**ページ抜粋**:
_ _ _ _ _

人工授精のコツと妊娠率
2024/01/08
2024/02/13
「人工授精」と聞いて、どんなイメージを持たれるでしょうか?
もしかしたら、「人工的に(人の手で)受精させる方法」だと思われる方もいらっしゃるかもしれません。
実は、この業界に入る前までは私もその中のひとりでした。
「さあ、これから妊活を始めよう!」と考えられている方には、是非とも人工授精の知識は知っておきたい事柄の一つでもありますので、しっかりと理解しておきましょう。
人工授精ってなんだろう?
排卵誘発を行い(誘発剤を使わずに自然行う場合もあります)、排卵の時期に合わせて、配偶者(ご主人)から採取した精子を調整し子宮の中に注入するという自然に近い不妊治療法です。
不妊治療全体でみると、比較的序盤の治療法となります。
人工授精では、「調整した精子」を用いるというのがとても重要なことになってきます。
精子の調整とは、精子とは比重の違う調整液(培養液)などを使って遠心分離を行います。
死滅精子・良くない精子は比重が軽いため上に残り、生存精子・良好な精子は比重が重いため下へ移行するという精子の性質を生かし、上澄みを除去することで以下の効果が得られます。
・精液中の不純物(菌など)を取り除く
・濃縮させることで良好な運動精子を集める
・精子が受精しやすい状態になる
最近では、遠心分離によって精子のDNAに物理的ダメージの増加が懸念されるということで、遠心分離を用いない他の方法も出てきています。
どんな人が適応?
軽度の乏精子症、精子無力症
乏精子症(精子が少ない)、精子無力症(運動率が低い)が軽度であれば、前述に説明した精子の調整によって遠心分離を行い、良好な精子を濃縮させるためにタイミング法を行うよりも効果が期待できます。
性交障害
勃起障害(ED)や射精障害、性交痛、精神的な理由で性交が出来ないカップル(セックスレスも含む)
子宮頸管粘液不適合
ヒューナーテストで頸管粘液内に運動精子が少なく、精液所見が正常な場合。
ステップアップの目的として
不妊治療は大きく分けると、タイミング法、排卵誘発法、人工授精法、体外受精、顕微授精とがあります。通常は、これらを段階的に治療していくことになります。
タイミング法や排卵誘発法でうまくいかない場合は、人工授精を行っていきます。
人工授精のメリットとデメリット
人工授精のメリットとデメリットにはどんな事があるのでしょうか。
きちんと理解した上で治療を受けるようにしてくださいね。
メリット
治療費用が安い(保険適用可、回数や条件の制限なし)
2022年4月の不妊治療が保険適用化となったため、人工授精の施術費用は保険診療の場合どこで受けても一律5,460円(保険適用後)となりました。
ただし、施設基準を満たしていないと保険診療では行えませんので、事前にご確認ください。

_ _ _ _ _

**提供情報**:
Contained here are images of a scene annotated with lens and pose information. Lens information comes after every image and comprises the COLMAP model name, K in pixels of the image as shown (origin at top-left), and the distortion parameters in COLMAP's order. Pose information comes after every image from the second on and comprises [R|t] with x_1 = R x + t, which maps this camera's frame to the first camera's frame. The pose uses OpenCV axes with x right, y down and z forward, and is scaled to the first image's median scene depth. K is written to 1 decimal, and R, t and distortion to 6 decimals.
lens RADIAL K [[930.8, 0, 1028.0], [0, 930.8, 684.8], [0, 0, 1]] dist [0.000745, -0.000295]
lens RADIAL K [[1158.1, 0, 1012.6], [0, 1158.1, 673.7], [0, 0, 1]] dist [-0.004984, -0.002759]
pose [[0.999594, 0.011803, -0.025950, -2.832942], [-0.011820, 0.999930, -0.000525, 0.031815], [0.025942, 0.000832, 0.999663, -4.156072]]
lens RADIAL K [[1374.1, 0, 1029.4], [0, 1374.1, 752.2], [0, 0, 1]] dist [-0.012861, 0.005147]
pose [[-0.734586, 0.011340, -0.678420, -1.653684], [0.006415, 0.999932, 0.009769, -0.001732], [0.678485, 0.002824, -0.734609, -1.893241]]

_ _ _ _ _

**学習課題**:
**A.** 人工授精の記事のうち、「人工授精のコツと妊娠率」から「不妊治療全体でみると、比較的序盤の治療法となります。」までを両端も含めてそのまま書き写してください。
**B.** 人工授精の記事を、最後に示された文の次から書き進めてください。

**解答一覧**:
**A.**
人工授精のコツと妊娠率
2024/01/08
2024/02/13
「人工授精」と聞いて、どんなイメージを持たれるでしょうか?
もしかしたら、「人工的に(人の手で)受精させる方法」だと思われる方もいらっしゃるかもしれません。
実は、この業界に入る前までは私もその中のひとりでした。
「さあ、これから妊活を始めよう!」と考えられている方には、是非とも人工授精の知識は知っておきたい事柄の一つでもありますので、しっかりと理解しておきましょう。
人工授精ってなんだろう?
排卵誘発を行い(誘発剤を使わずに自然行う場合もあります)、排卵の時期に合わせて、配偶者(ご主人)から採取した精子を調整し子宮の中に注入するという自然に近い不妊治療法です。
不妊治療全体でみると、比較的序盤の治療法となります。

**B.**
ほとんど痛みがない
施術では約2mm程度のカテーテルを子宮内に注入しますので、痛みはほとんどないようです。しかし、痛みに対しては個人差があるようで、なかには痛みを感じられる方も稀にいらっしゃいます。
施術自体は、比較的容易な治療法
精液の調整処理には1~2時間を要しますが、施術(子宮内に注入する)時間はほんの数分で終わります。
体外受精を行っていない幅広い産婦人科医院やクリニックでも行える
地域によっては、体外受精が出来る不妊治療施設が少ないところもありますが、人工授精を行えるところは比較的多いようです。
デメリット
腹膜炎などの感染症
精液の調整で不純物(菌など)を取り除いていますが、完全にゼロにすることは困難です。
その菌が子宮や卵管内に入り込むと原因で、極めて稀に起こるということがあります。
処方される抗生物質は必ず服用するようにしてください。
出血
施術では、カテーテルを子宮内に注入するため出血することがあります。
軽度の出血であれば問題ありませんが、出血が続くようでれば担当医に相談してみてくだい。
多胎妊娠
排卵誘発法を行った場合では、排卵する卵子の数をコントロールすることや自然の力で受精し操作することが出来ないために、多胎妊娠になる可能性は高くなる傾向にありますが、刺激の弱い薬を使うことで自然妊娠の確率に近づけることができます。
妊娠率はどうなの?
一般的に妊娠率は、5~10%程度と言われています。
この妊娠率だけをみると「成功率が低い」と思われるかもしれません。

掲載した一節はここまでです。